Ich habe kürzlich mit der Entwicklung eines OAuth/OIC -Identitätsanbieters mit Spring Boot 3, Spring Security 6 und Spring Authorization Server begonnen. Ich bin neu in OAuth, habe aber Erfahrung mit der Sitzungs-basierten Webauthentifizierung und verstehe im Allgemeinen JWTS. Takteken und in sich geschlossene jwt Zugangsantriebsanlagen. Auf diese Weise habe ich den Vorteil, dass ich die langlebigen Aktualisierungs-Token nach Belieben widerrufen kann (weil sie jedes Mal, wenn sie verwendet sind Der Client muss den Server um alles fragen (außer dem öffentlichen Unterzeichnungsschlüssel).
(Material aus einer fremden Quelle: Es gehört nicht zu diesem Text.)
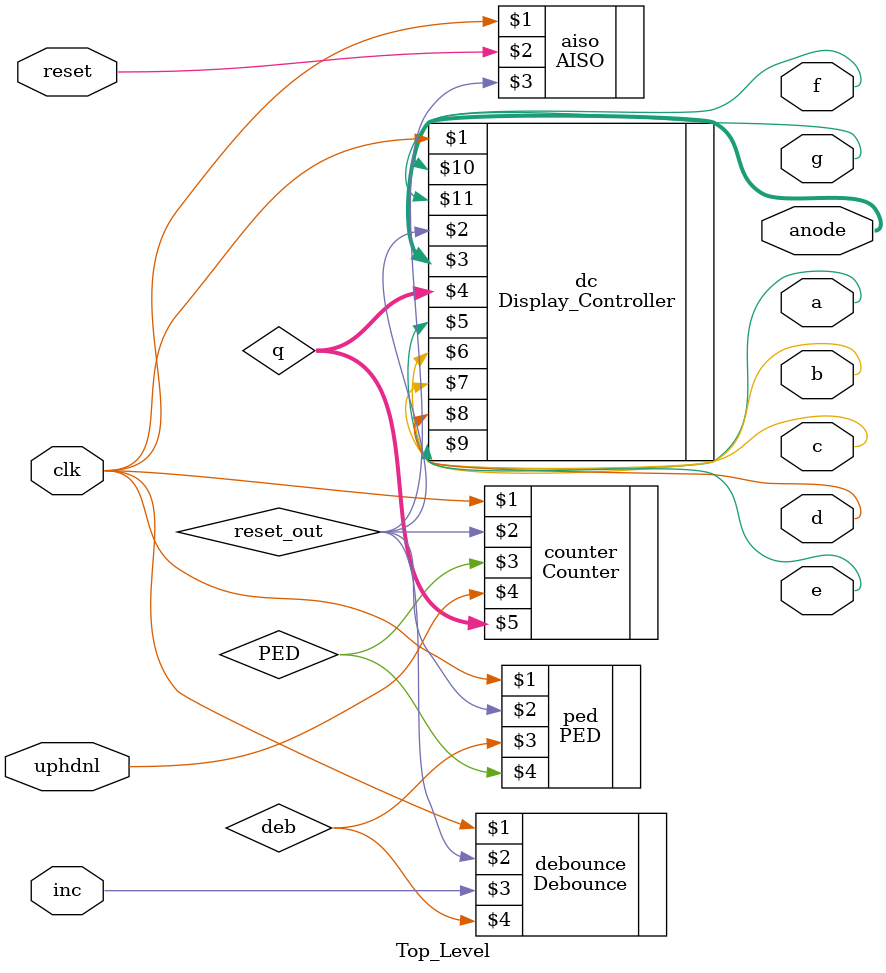
<source format=v>
`timescale 1ns / 1ps
module Top_Level (clk, reset, inc, uphdnl, anode, a, b, c, d, e, f, g);
	 
	 input  clk, reset, inc, uphdnl;
	 
	 output [7:0] anode;
	 output a, b, c, d, e, f, g;
	 
	 wire   [31:0] q;
	 wire   PED;
	 wire   reset_out;
	 wire   deb;
	 

	 Debounce
		debounce(clk, reset_out, inc, deb);
		
	 AISO
		aiso(clk, reset, reset_out);	
		
	 PED 
		ped(clk, reset_out, deb, PED);

	 Counter
		counter(clk, reset_out, PED, uphdnl, q);
	
	 Display_Controller 
		dc(clk, reset_out, anode, q, a, b ,c ,d ,e, f,g);
	
endmodule

</source>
Der Refresh -Token wird von Zeit zu Zeit verwendet, um ein neues Zugriffs -Token vom Server anzufordern, wenn der alte abgelaufen ist. Schnittstelle. Diese Schnittstelle speichert OAuth2Authorisierungsobjekte anhaltend (oder im Speicher, je nachdem, welche Implementierung verwendet wird). OAuth2Authorisierungsobjekte können sowohl ein Aktualisierungstoken als auch einen Zugangs -Token enthalten. Warum müssen beide mit dem OAuth2AuthorizationService gespeichert werden? Es gibt also keinen Vorteil, sie beharrlich zu lagern, weil ihnen bis sie abgelaufen sind. Es wird nicht erwartet OF OAuth2AuthorizationService wird gerade ihre Basen abdeckt, indem Sie beide Tokens-Server-Seite gespeichert haben, nur für den Fall, dass Sie Aktualisierungstoken konfiguriert haben und auf Token zugreifen, um undurchsichtig zu sein? Ich werde meine Tokens-Server-Seite in einer persistenten Redis-Instanz speichern, daher möchte ich keinen Speicherplatz im Speicher verschwenden, es sei denn, ich muss es unbedingt tun. Ist es in Ordnung für meine Implementierung von OAuth2AuthorizationService, um nur Aktualisierungspflichten zu speichern und sie auf die ID oder Informationen eines Benutzers zuzuordnen und dann das OAuth2Authorization -Objekt an der Stelle zu erstellen, wenn es angefordert wird?